Welcome to the latest edition of the YA through the Decades Challenge! This month I’ll be taking a look at literature for young people from the 1940s.

Of course breaking time into decades is an arbitrary unit of time, so like the 1930s before it, the 1940s continue to see the popularity of the teen series. Author Helen Wells capitalized on the success of Sue Barton with her series about student nurse Cherry Ames and the Stratemeyer syndicate continued to publish new books in the Hardy Boys, Nancy Drew, and other series.

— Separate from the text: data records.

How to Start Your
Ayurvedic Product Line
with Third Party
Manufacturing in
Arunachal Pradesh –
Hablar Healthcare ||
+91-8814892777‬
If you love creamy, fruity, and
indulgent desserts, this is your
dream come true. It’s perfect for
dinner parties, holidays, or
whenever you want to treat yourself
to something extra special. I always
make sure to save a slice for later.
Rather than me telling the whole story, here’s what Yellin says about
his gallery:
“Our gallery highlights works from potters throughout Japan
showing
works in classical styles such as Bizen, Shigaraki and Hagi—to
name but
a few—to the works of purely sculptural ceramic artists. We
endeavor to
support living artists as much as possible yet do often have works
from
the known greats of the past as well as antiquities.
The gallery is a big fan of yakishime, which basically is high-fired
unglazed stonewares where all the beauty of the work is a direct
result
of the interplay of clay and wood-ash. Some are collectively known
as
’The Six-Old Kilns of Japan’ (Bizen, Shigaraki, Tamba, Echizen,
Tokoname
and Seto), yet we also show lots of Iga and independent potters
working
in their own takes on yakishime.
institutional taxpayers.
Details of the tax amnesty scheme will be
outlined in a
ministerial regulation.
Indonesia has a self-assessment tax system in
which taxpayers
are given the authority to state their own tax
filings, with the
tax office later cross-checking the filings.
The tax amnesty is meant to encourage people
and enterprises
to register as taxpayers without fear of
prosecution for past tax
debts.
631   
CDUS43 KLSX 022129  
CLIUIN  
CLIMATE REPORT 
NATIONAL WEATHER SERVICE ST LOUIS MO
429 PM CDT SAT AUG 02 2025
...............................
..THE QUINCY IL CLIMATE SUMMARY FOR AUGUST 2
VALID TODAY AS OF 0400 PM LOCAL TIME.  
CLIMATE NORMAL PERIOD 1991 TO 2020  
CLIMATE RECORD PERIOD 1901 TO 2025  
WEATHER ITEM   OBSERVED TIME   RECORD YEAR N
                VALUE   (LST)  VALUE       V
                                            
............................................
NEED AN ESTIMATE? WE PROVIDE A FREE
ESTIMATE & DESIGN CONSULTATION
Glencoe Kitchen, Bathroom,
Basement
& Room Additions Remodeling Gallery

In 1942, Maureen Daly’s Seventeenth Summer (see my review) seemingly changed young adult literature. Written when Daly was just out of her teen years, the story of 17-year-old Angie Morrow explored first love and everyday teen life in the Midwest. This was one of the first books to use first person narration, a technique that has continued to characterize books for teens. Many imitators followed including Betty Cavanna with Going on Sixteen in 1946 who went on to produce many popular teen romances in the ’40s and ’50s, and Rosamund du Jardin with Practically Seventeen.

While romance novels were popular among girls, many boys flocked to popular sports novels. One of the more prolific writers in the genre was John R. Tunis. His The Kid From Tomkinsville (1940) about a young baseball player sparked many sequels, and his All American (1942) explored racial prejudices in sports.

Not all teens were reading books, however. Magazines continued to be popular. Seventeen magazine debuted in 1944 and has remained a mainstay for young girls. Comic books were also enjoying huge popularity. Superman came on the scene in 1938 and Batman appeared in 1940 and were joined by a host of other popular series, many that have continued until the present day.

Other Notable Teen Books from the 1940s

Animal Stories
National Velvet by Enid Bagnold (1949)
Black Stallion by Walter Farley (1941)
My Friend Flicka by Mary O’Hara (1941)

Historical Fiction
Johnny Tremain by Esther Forbes (1943)
A Tree Grows in Brooklyn by Betty Smith (1943)

Contemporary Fiction
Heaven to Betsy, Betsy in Spite of Herself, Betsy Was a Junior, and Betsy and Joe by Maud Hart Lovelace (1945-8)
I Capture the Castle by Dodie Smith (1948)

References

Best Books for Young Adults by Holly Koelling and Betty Carter. American Library Association, 2007.

From Romance to Realism: 50 Years of Growth and Change in Young Adult Literature by Michael Cart. HarperCollins, 1996.

Twentieth-Century Teen Culture by the Decades: A Reference Guide by Lucy Rollin. Greenwood Press, 1999.